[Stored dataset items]
────────────────────────────────────────
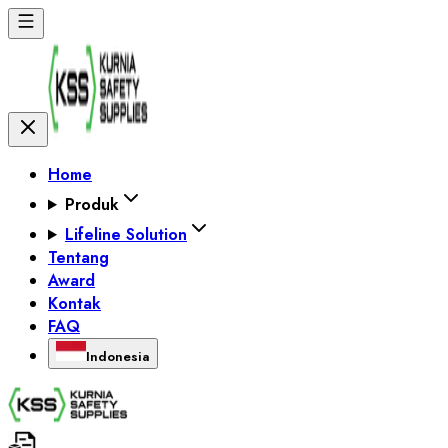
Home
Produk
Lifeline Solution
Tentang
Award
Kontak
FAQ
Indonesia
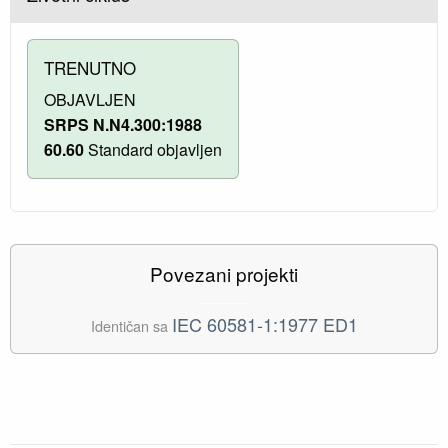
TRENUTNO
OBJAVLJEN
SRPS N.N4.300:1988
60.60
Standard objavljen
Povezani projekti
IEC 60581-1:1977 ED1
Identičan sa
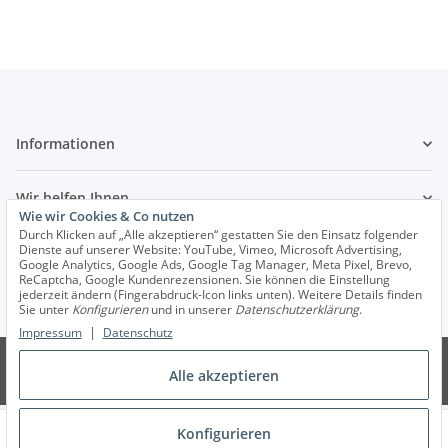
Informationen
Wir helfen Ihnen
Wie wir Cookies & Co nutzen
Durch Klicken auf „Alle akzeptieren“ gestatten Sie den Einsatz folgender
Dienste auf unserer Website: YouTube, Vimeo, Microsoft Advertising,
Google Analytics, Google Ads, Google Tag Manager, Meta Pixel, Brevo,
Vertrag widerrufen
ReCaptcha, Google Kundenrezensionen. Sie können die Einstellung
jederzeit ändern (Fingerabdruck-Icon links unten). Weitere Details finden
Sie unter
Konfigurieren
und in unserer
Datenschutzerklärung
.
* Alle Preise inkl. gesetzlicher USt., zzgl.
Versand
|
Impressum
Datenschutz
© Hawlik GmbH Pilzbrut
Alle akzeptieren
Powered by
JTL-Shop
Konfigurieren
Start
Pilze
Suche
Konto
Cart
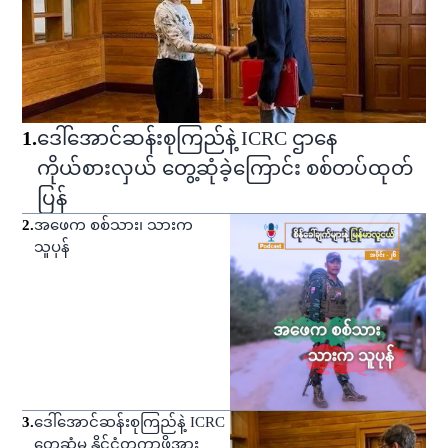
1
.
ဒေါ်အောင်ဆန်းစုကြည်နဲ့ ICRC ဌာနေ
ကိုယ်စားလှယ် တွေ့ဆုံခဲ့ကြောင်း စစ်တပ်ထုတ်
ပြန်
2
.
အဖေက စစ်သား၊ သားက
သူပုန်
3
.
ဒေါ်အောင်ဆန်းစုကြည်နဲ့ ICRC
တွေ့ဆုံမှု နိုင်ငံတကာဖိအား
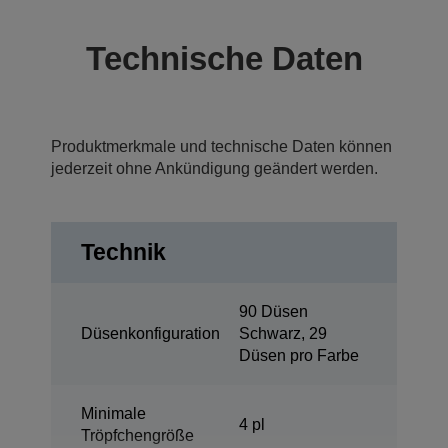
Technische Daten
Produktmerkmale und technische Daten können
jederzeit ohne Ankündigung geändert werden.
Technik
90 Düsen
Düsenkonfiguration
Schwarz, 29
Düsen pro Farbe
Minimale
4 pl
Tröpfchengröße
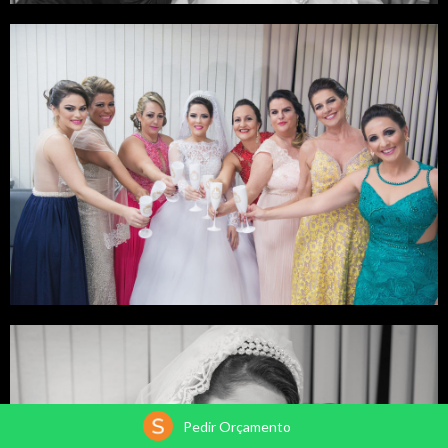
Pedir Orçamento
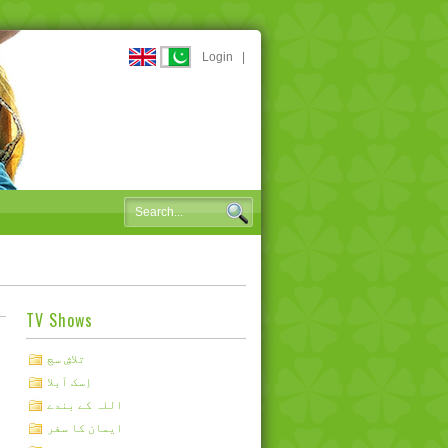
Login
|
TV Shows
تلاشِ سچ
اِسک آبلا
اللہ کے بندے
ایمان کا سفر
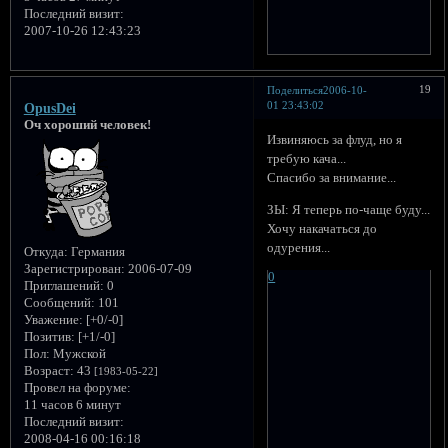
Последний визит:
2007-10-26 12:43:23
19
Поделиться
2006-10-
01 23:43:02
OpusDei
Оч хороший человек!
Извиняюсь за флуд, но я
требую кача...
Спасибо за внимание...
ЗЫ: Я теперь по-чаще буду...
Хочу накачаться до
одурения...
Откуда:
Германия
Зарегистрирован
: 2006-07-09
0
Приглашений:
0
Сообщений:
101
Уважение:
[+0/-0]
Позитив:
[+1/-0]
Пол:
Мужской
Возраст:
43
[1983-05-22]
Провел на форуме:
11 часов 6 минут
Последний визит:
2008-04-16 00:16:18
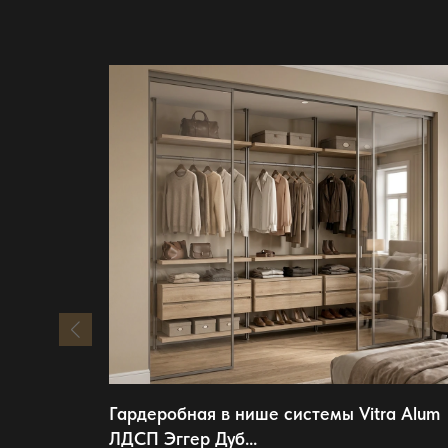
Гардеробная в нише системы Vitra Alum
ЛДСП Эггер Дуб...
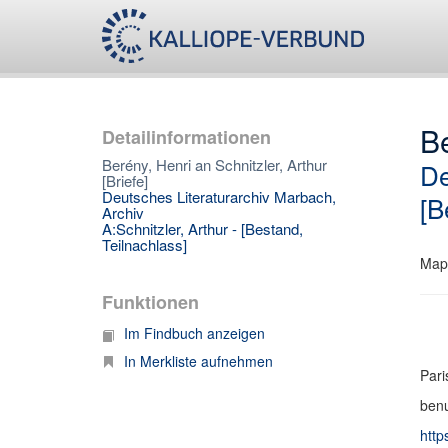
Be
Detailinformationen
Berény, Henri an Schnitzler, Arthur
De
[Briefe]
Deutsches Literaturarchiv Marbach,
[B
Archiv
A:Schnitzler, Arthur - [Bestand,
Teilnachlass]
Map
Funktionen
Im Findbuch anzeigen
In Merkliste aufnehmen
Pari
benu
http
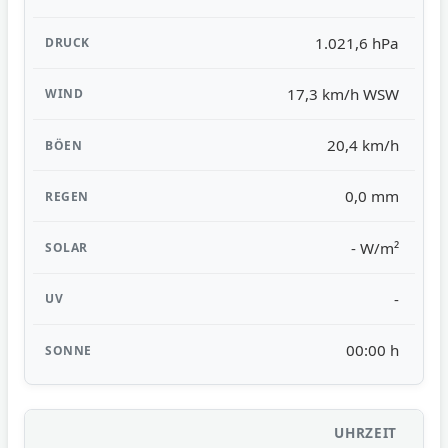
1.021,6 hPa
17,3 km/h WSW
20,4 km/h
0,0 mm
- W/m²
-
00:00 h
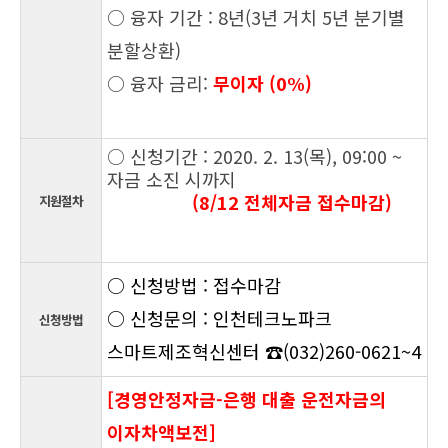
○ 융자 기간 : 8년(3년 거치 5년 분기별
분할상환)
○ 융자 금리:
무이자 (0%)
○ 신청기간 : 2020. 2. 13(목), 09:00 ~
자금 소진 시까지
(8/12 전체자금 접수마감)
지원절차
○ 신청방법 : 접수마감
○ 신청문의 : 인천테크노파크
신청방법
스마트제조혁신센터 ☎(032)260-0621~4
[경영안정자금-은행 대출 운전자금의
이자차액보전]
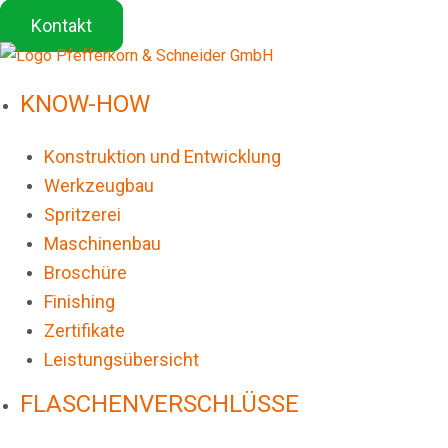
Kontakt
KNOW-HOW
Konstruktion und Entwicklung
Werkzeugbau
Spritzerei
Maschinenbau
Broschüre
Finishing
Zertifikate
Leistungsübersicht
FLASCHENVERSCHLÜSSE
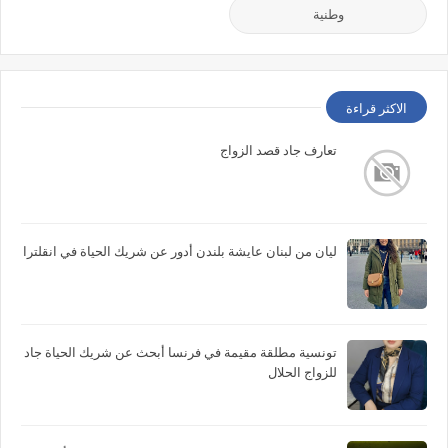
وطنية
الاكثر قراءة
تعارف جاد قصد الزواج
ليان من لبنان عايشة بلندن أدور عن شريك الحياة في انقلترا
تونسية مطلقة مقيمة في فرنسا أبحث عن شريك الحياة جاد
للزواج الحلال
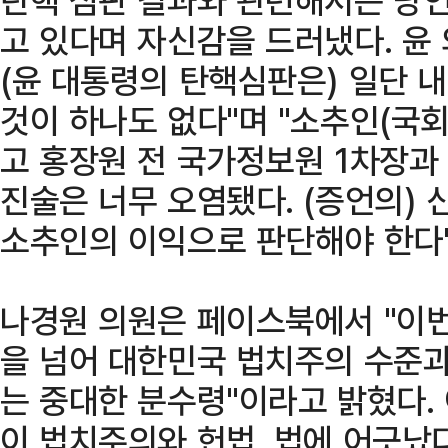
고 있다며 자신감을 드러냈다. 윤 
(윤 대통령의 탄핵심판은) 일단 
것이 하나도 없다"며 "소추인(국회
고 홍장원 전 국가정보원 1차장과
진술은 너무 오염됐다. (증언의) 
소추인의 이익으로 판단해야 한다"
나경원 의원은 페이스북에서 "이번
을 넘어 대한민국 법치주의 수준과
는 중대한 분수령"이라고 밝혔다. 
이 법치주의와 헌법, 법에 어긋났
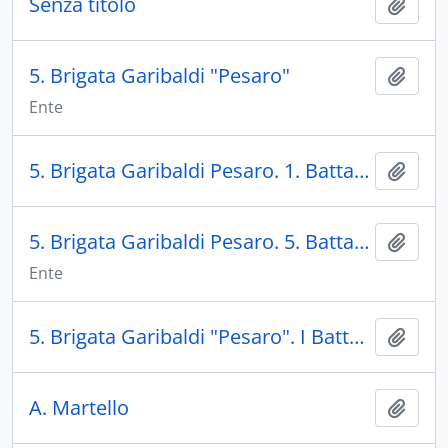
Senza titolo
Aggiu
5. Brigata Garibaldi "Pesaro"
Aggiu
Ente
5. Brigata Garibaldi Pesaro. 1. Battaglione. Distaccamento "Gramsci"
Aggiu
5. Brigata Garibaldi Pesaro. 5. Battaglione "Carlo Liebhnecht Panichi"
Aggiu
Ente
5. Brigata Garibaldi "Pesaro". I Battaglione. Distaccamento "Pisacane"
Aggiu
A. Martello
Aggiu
────────────────────────────────────────
Extract every line of the data above that contains the word "Arthur".

Berény, Henri an Schnitzler, Arthur
A:Schnitzler, Arthur - [Bestand,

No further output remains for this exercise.